# God help me... RANT



## applesapples (Jun 3, 2014)

I don't know what to do. My husband is so incredibly dumb that there's nothing he can do that doesn't frustrate me for his sheer stupidity. I have no confidence in him, no respect for him, and he can't even be considered my friend. We live in the same house and we share a child and we manage to co-exist, but we are neither lovers or even companions - we have nothing in common and struggle to even hold a conversation, unless I'm just telling him about something in my day. We were married in 2002 and we have been intimate only twice since my son was born in 2003, and not much more before his birth. I can't bring myself to have another child with him, and it tears me apart that my son is so lonely. He's so stupid he can't even understand what I'm talking about, he can't understand how I think in ANY way. I'm just so angry with him all the time because I can't rely on him. He can't do anything that makes sense, he wastes so much time and refuses to wear a watch, he can't think ahead, he can't think of the big picture, he's going on for 50 and yet he lives and acts as though he's in his twenties, no assets, no aspirations, and no concept that it's a problem. I'm thirteen years younger and I'm the only one who's thinking about the future. He's such a kind person and very selfless, and it was only for these reasons that I married him, but the difference in intellectual ability is just unbearable now... I don't want to be married to him anymore. All I find myself saying to him at the moment is "Idiot" "Moron". I'm turning into such a bad person, worse and worse each day. I'm just so so so angry. Aaarghhh.


----------



## PBear (Nov 16, 2010)

So now that you've vented... What are you going to do to make sure this year ends better than last year?

C
_Posted via Mobile Device_


----------



## Thundarr (Jul 4, 2012)

apples, no offense but you've been married to him for 12 years. Does that not make you angry at yourself? Why are you stuck in this?


----------



## Counterfit (Feb 2, 2014)

applesapples said:


> ...... He's such a kind person and very selfless, and it was only for these reasons that I married him.........


You have got to be kidding........you entered into a marriage because you met a man who is "kind and selfless"..........I know many woman who are both kind and selfless.......that does not make me want marry them.

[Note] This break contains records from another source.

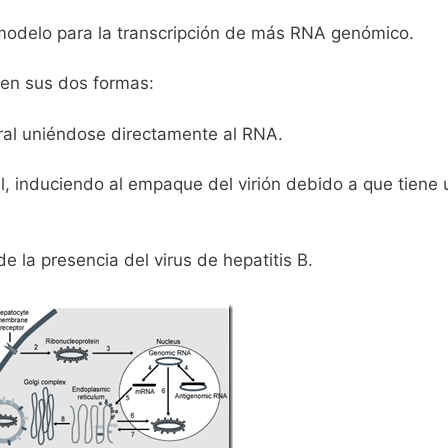
modelo para la transcripción de más RNA genómico.
 en sus dos formas:
iral uniéndose directamente al RNA.
al, induciendo al empaque del virión debido a que tiene 
e la presencia del virus de hepatitis B.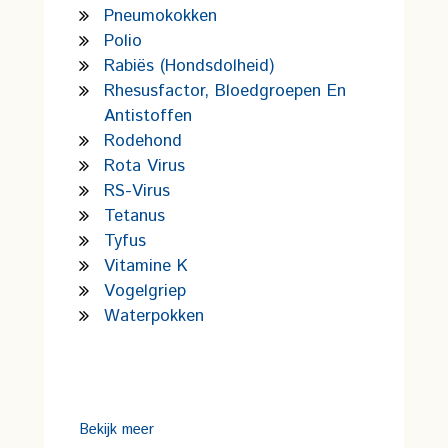
Pneumokokken
Polio
Rabiës (hondsdolheid)
Rhesusfactor, Bloedgroepen En
Antistoffen
Rodehond
Rota Virus
RS-Virus
Tetanus
Tyfus
Vitamine K
Vogelgriep
Waterpokken
Bekijk meer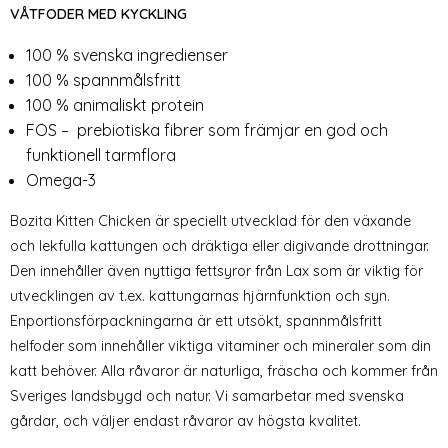
VÅTFODER MED KYCKLING
100 % svenska ingredienser
100 % spannmålsfritt
100 % animaliskt protein
FOS – prebiotiska fibrer som främjar en god och
funktionell tarmflora
Omega-3
Bozita Kitten Chicken är speciellt utvecklad för den växande
och lekfulla kattungen och dräktiga eller digivande drottningar.
Den innehåller även nyttiga fettsyror från Lax som är viktig för
utvecklingen av t.ex. kattungarnas hjärnfunktion och syn.
Enportionsförpackningarna är ett utsökt, spannmålsfritt
helfoder som innehåller viktiga vitaminer och mineraler som din
katt behöver. Alla råvaror är naturliga, fräscha och kommer från
Sveriges landsbygd och natur. Vi samarbetar med svenska
gårdar, och väljer endast råvaror av högsta kvalitet.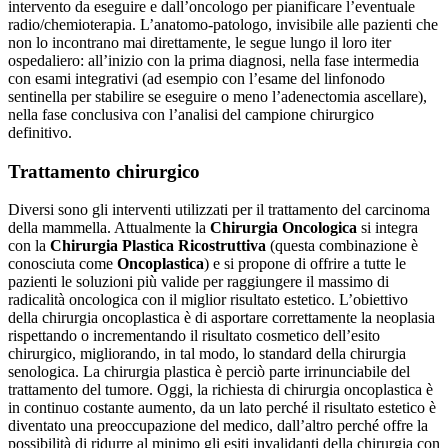
intervento da eseguire e dall’oncologo per pianificare l’eventuale
radio/chemioterapia. L’anatomo-patologo, invisibile alle pazienti che
non lo incontrano mai direttamente, le segue lungo il loro iter
ospedaliero: all’inizio con la prima diagnosi, nella fase intermedia
con esami integrativi (ad esempio con l’esame del linfonodo
sentinella per stabilire se eseguire o meno l’adenectomia ascellare),
nella fase conclusiva con l’analisi del campione chirurgico
definitivo.
Trattamento chirurgico
Diversi sono gli interventi utilizzati per il trattamento del carcinoma
della mammella. Attualmente la
Chirurgia Oncologica
si integra
con la
Chirurgia Plastica Ricostruttiva
(questa combinazione è
conosciuta come
Oncoplastica
) e si propone di offrire a tutte le
pazienti le soluzioni più valide per raggiungere il massimo di
radicalità oncologica con il miglior risultato estetico. L’obiettivo
della chirurgia oncoplastica è di asportare correttamente la neoplasia
rispettando o incrementando il risultato cosmetico dell’esito
chirurgico, migliorando, in tal modo, lo standard della chirurgia
senologica. La chirurgia plastica è perciò parte irrinunciabile del
trattamento del tumore. Oggi, la richiesta di chirurgia oncoplastica è
in continuo costante aumento, da un lato perché il risultato estetico è
diventato una preoccupazione del medico, dall’altro perché offre la
possibilità di ridurre al minimo gli esiti invalidanti della chirurgia con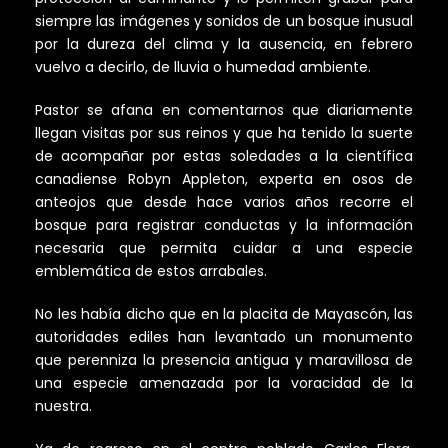
siempre las imágenes y sonidos de un bosque inusual
por la dureza del clima y la ausencia, en febrero
vuelvo a decirlo, de lluvia o humedad ambiente.
Pastor se afana en comentarnos que diariamente
llegan visitas por sus reinos y que ha tenido la suerte
de acompañar por estas soledades a la científica
canadiense Robyn Appleton, experta en osos de
anteojos que desde hace varios años recorre el
bosque para registrar conductas y la información
necesaria que permita cuidar a una especie
emblemática de estos arrabales.
No les había dicho que en la placita de Mayascón, las
autoridades ediles han levantado un monumento
que perenniza la presencia antigua y maravillosa de
una especie amenazada por la voracidad de la
nuestra.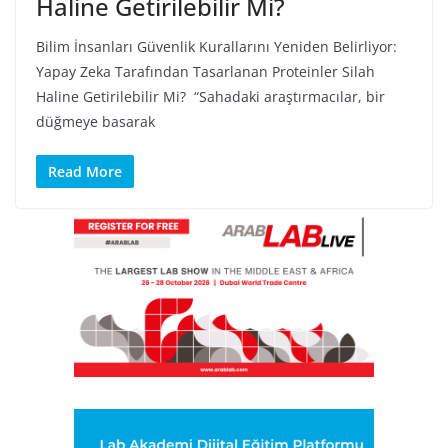
Haline Getirilebilir Mi?
Bilim İnsanları Güvenlik Kurallarını Yeniden Belirliyor:
Yapay Zeka Tarafından Tasarlanan Proteinler Silah
Haline Getirilebilir Mi? “Sahadaki araştırmacılar, bir
düğmeye basarak
Read More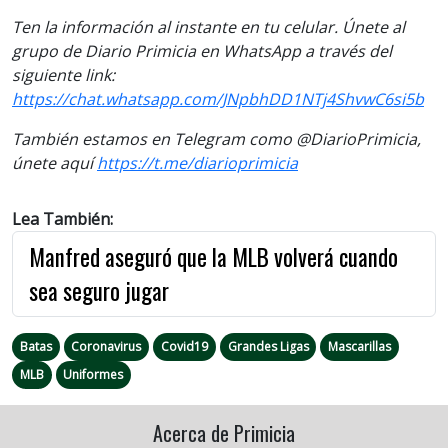
Ten la información al instante en tu celular. Únete al
grupo de Diario Primicia en WhatsApp a través del
siguiente link:
https://chat.whatsapp.com/JNpbhDD1NTj4ShvwC6si5b
También estamos en Telegram como @DiarioPrimicia,
únete aquí
https://t.me/diarioprimicia
Lea También:
Manfred aseguró que la MLB volverá cuando
sea seguro jugar
Batas
Coronavirus
Covid19
Grandes Ligas
Mascarillas
MLB
Uniformes
Acerca de Primicia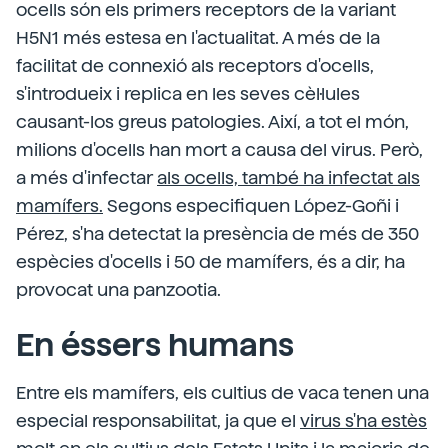
ocells són els primers receptors de la variant
H5N1 més estesa en l'actualitat. A més de la
facilitat de connexió als receptors d'ocells,
s'introdueix i replica en les seves cèl·lules
causant-los greus patologies. Així, a tot el món,
milions d'ocells han mort a causa del virus. Però,
a més d'infectar
als ocells, també ha infectat als
mamífers.
Segons especifiquen López-Goñi i
Pérez, s'ha detectat la presència de més de 350
espècies d'ocells i 50 de mamífers, és a dir, ha
provocat una panzootia.
En éssers humans
Entre els mamífers, els cultius de vaca tenen una
especial responsabilitat, ja que el
virus s'ha estès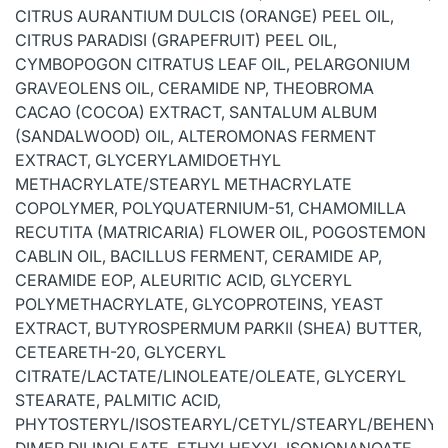
CITRUS AURANTIUM DULCIS (ORANGE) PEEL OIL,
CITRUS PARADISI (GRAPEFRUIT) PEEL OIL,
CYMBOPOGON CITRATUS LEAF OIL, PELARGONIUM
GRAVEOLENS OIL, CERAMIDE NP, THEOBROMA
CACAO (COCOA) EXTRACT, SANTALUM ALBUM
(SANDALWOOD) OIL, ALTEROMONAS FERMENT
EXTRACT, GLYCERYLAMIDOETHYL
METHACRYLATE/STEARYL METHACRYLATE
COPOLYMER, POLYQUATERNIUM-51, CHAMOMILLA
RECUTITA (MATRICARIA) FLOWER OIL, POGOSTEMON
CABLIN OIL, BACILLUS FERMENT, CERAMIDE AP,
CERAMIDE EOP, ALEURITIC ACID, GLYCERYL
POLYMETHACRYLATE, GLYCOPROTEINS, YEAST
EXTRACT, BUTYROSPERMUM PARKII (SHEA) BUTTER,
CETEARETH-20, GLYCERYL
CITRATE/LACTATE/LINOLEATE/OLEATE, GLYCERYL
STEARATE, PALMITIC ACID,
PHYTOSTERYL/ISOSTEARYL/CETYL/STEARYL/BEHENYL
DIMER DILINOLEATE, ETHYLHEXYL ISONONANOATE,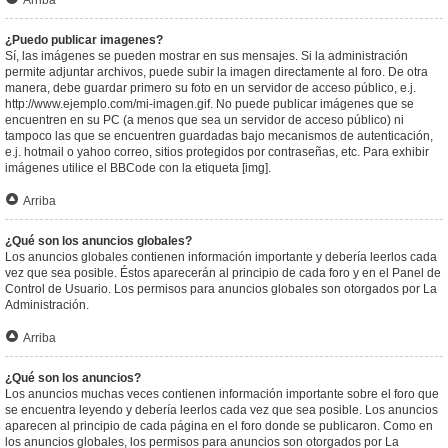
Arriba
¿Puedo publicar imagenes?
Sí, las imágenes se pueden mostrar en sus mensajes. Si la administración
permite adjuntar archivos, puede subir la imagen directamente al foro. De otra
manera, debe guardar primero su foto en un servidor de acceso público, e.j.
http://www.ejemplo.com/mi-imagen.gif. No puede publicar imágenes que se
encuentren en su PC (a menos que sea un servidor de acceso público) ni
tampoco las que se encuentren guardadas bajo mecanismos de autenticación,
e.j. hotmail o yahoo correo, sitios protegidos por contraseñas, etc. Para exhibir
imágenes utilice el BBCode con la etiqueta [img].
Arriba
¿Qué son los anuncios globales?
Los anuncios globales contienen información importante y debería leerlos cada
vez que sea posible. Éstos aparecerán al principio de cada foro y en el Panel de
Control de Usuario. Los permisos para anuncios globales son otorgados por La
Administración.
Arriba
¿Qué son los anuncios?
Los anuncios muchas veces contienen información importante sobre el foro que
se encuentra leyendo y debería leerlos cada vez que sea posible. Los anuncios
aparecen al principio de cada página en el foro donde se publicaron. Como en
los anuncios globales, los permisos para anuncios son otorgados por La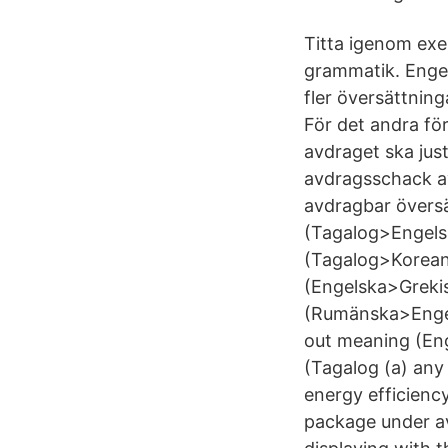
Titta igenom exe
grammatik. Engel
fler översättning
För det andra för
avdraget ska jus
avdragsschack av
avdragbar översä
(Tagalog>Engels
(Tagalog>Kore
(Engelska>Grekis
(Rumänska>Engels
out meaning (En
(Tagalog (a) any
energy efficienc
package under av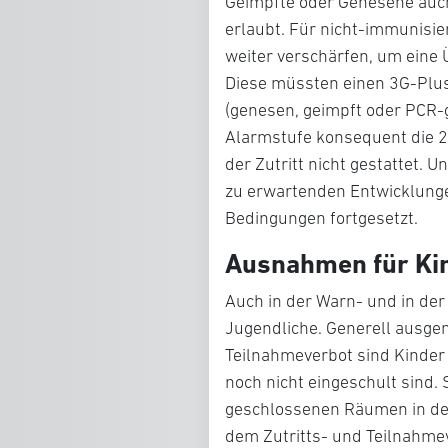
Geimpfte oder Genesene auch
erlaubt. Für nicht-immunisie
weiter verschärfen, um eine
Diese müssten einen 3G-Plus
(genesen, geimpft oder PCR-g
Alarmstufe konsequent die 2
der Zutritt nicht gestattet. 
zu erwartenden Entwicklunge
Bedingungen fortgesetzt.
Ausnahmen für Kin
Auch in der Warn- und in de
Jugendliche. Generell ausge
Teilnahmeverbot sind Kinder b
noch nicht eingeschult sind. 
geschlossenen Räumen in der
dem Zutritts- und Teilnahme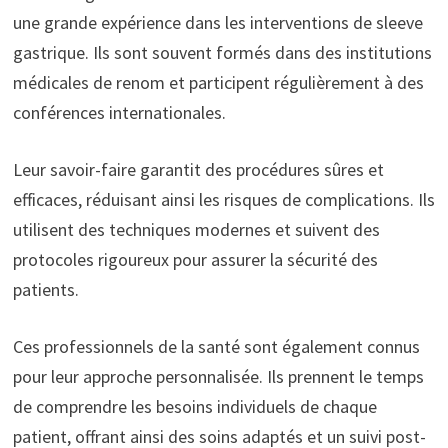
une grande expérience dans les interventions de sleeve
gastrique. Ils sont souvent formés dans des institutions
médicales de renom et participent régulièrement à des
conférences internationales.
Leur savoir-faire garantit des procédures sûres et
efficaces, réduisant ainsi les risques de complications. Ils
utilisent des techniques modernes et suivent des
protocoles rigoureux pour assurer la sécurité des
patients.
Ces professionnels de la santé sont également connus
pour leur approche personnalisée. Ils prennent le temps
de comprendre les besoins individuels de chaque
patient, offrant ainsi des soins adaptés et un suivi post-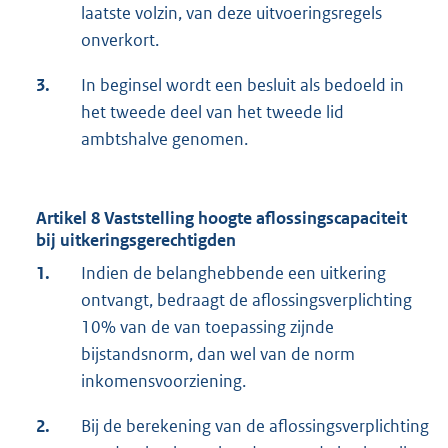
laatste volzin, van deze uitvoeringsregels
onverkort.
3.
In beginsel wordt een besluit als bedoeld in
het tweede deel van het tweede lid
ambtshalve genomen.
Artikel 8 Vaststelling hoogte aflossingscapaciteit
bij uitkeringsgerechtigden
1.
Indien de belanghebbende een uitkering
ontvangt, bedraagt de aflossingsverplichting
10% van de van toepassing zijnde
bijstandsnorm, dan wel van de norm
inkomensvoorziening.
2.
Bij de berekening van de aflossingsverplichting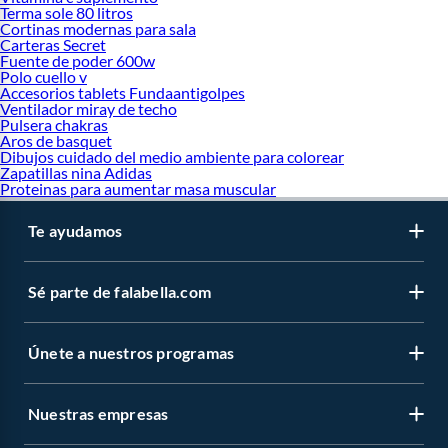
Terma sole 80 litros
Cortinas modernas para sala
Carteras Secret
Fuente de poder 600w
Polo cuello v
Accesorios tablets Fundaantigolpes
Ventilador miray de techo
Pulsera chakras
Aros de basquet
Dibujos cuidado del medio ambiente para colorear
Zapatillas nina Adidas
Proteinas para aumentar masa muscular
Te ayudamos
Sé parte de falabella.com
Únete a nuestros programas
Nuestras empresas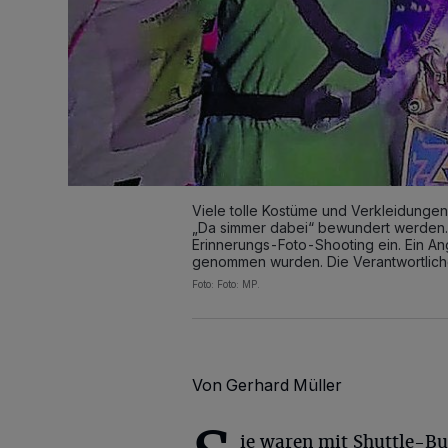
Viele tolle Kostüme und Verkleidunge
„Da simmer dabei“ bewundert werden. D
Erinnerungs-Foto-Shooting ein. Ein An
genommen wurden. Die Verantwortlichen 
Foto: Foto: MP.
Von Gerhard Müller
ie waren mit Shuttle-Bu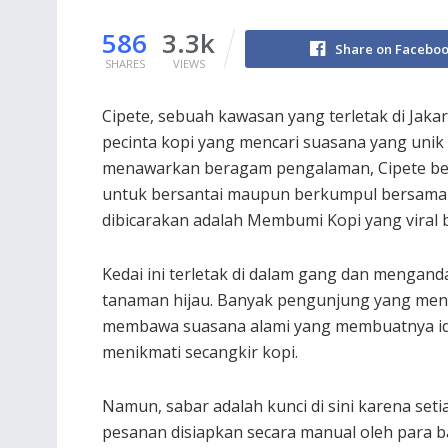
586
3.3k
Share on Facebo
SHARES
VIEWS
Cipete, sebuah kawasan yang terletak di Jakar
pecinta kopi yang mencari suasana yang uni
menawarkan beragam pengalaman, Cipete be
untuk bersantai maupun berkumpul bersama t
dibicarakan adalah Membumi Kopi yang viral
Kedai ini terletak di dalam gang dan mengan
tanaman hijau. Banyak pengunjung yang meng
membawa suasana alami yang membuatnya id
menikmati secangkir kopi.
Namun, sabar adalah kunci di sini karena seti
pesanan disiapkan secara manual oleh para ba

I think you are holding back from the forum,,,,,,why did you really marry this man?


----------



## EleGirl (Dec 3, 2011)

You say that he has no assets.

Do you work outside the home? Do you have assets?


----------



## Rowan (Apr 3, 2012)

If he was really dumb as a sack of hair, and as worthless as you say, why on earth did you marry him? Why have a child with him? Why stay with him for 12 years?

This level of frustration and vitriol for a spouse is sometimes the product of the rationalization hamster churning in a person's mind. Is there another guy, a male friend or coworker perhaps, in your life that you're comparing him to that leads you to finding your husband so lacking?


----------



## Hicks (Jan 14, 2011)

Yeah, seems like you made a poor choice in a father to your children. Do you have any responsiblity here?


----------



## highwood (Jan 12, 2012)

She knew what he was like prior to marrying him...I doubt he was highly ambitious prior to marriage and then all of a sudden changed.

Is he a good father?


----------



## Jellybeans (Mar 8, 2011)

applesapples said:


> I don't want to be married to him anymore.


So get a divorce.


----------



## SamuraiJack (May 30, 2014)

I have a feeling we arent getting the whole story here.

Perhaps the OP could explain a little more. Right now she comes off as "Blameless"....but we know it always takes two to destroy a marriage.


----------



## PBear (Nov 16, 2010)

SamuraiJack said:


> I have a feeling we arent getting the whole story here.
> 
> Perhaps the OP could explain a little more. Right now she comes off as "Blameless"....but we know it always takes two to destroy a marriage.


Actually, no... It DOESN'T always take two people to destroy a marriage. But I do agree that it's often not as one-sided as originally portrayed. 

C
_Posted via Mobile Device_


----------



## ScrambledEggs (Jan 14, 2014)

applesapples said:


> I don't know what to do. My husband is so incredibly dumb that there's nothing he can do that doesn't frustrate me for his sheer stupidity. I have no confidence in him, no respect for him, and he can't even be considered my friend. We live in the same house and we share a child and we manage to co-exist, but we are neither lovers or even companions - we have nothing in common and struggle to even hold a conversation, unless I'm just telling him about something in my day. We were married in 2002 and we have been intimate only twice since my son was born in 2003, and not much more before his birth. I can't bring myself to have another child with him, and it tears me apart that my son is so lonely. He's so stupid he can't even understand what I'm talking about, he can't understand how I think in ANY way. I'm just so angry with him all the time because I can't rely on him. He can't do anything that makes sense, he wastes so much time and refuses to wear a watch, he can't think ahead, he can't think of the big picture, he's going on for 50 and yet he lives and acts as though he's in his twenties, no assets, no aspirations, and no concept that it's a problem. I'm thirteen years younger and I'm the only one who's thinking about the future. He's such a kind person and very selfless, and it was only for these reasons that I married him, but the difference in intellectual ability is just unbearable now... I don't want to be married to him anymore. All I find myself saying to him at the moment is "Idiot" "Moron". I'm turning into such a bad person, worse and worse each day. I'm just so so so angry. Aaarghhh.



You are wrong on most accounts.

He is not kind and selfless because he won't sacrifice his time or energy to provide or benefit his families future or make an effort to carry on any form of intimacy with you.

He is not stupid because he has found someone that tolerates and even supports him while he skates through life with little pressure or responsibility. He just does not want to spoil a good thing.

I think you should try counseling but then get out if he does not grown up. You have a lot of good years ahead.


----------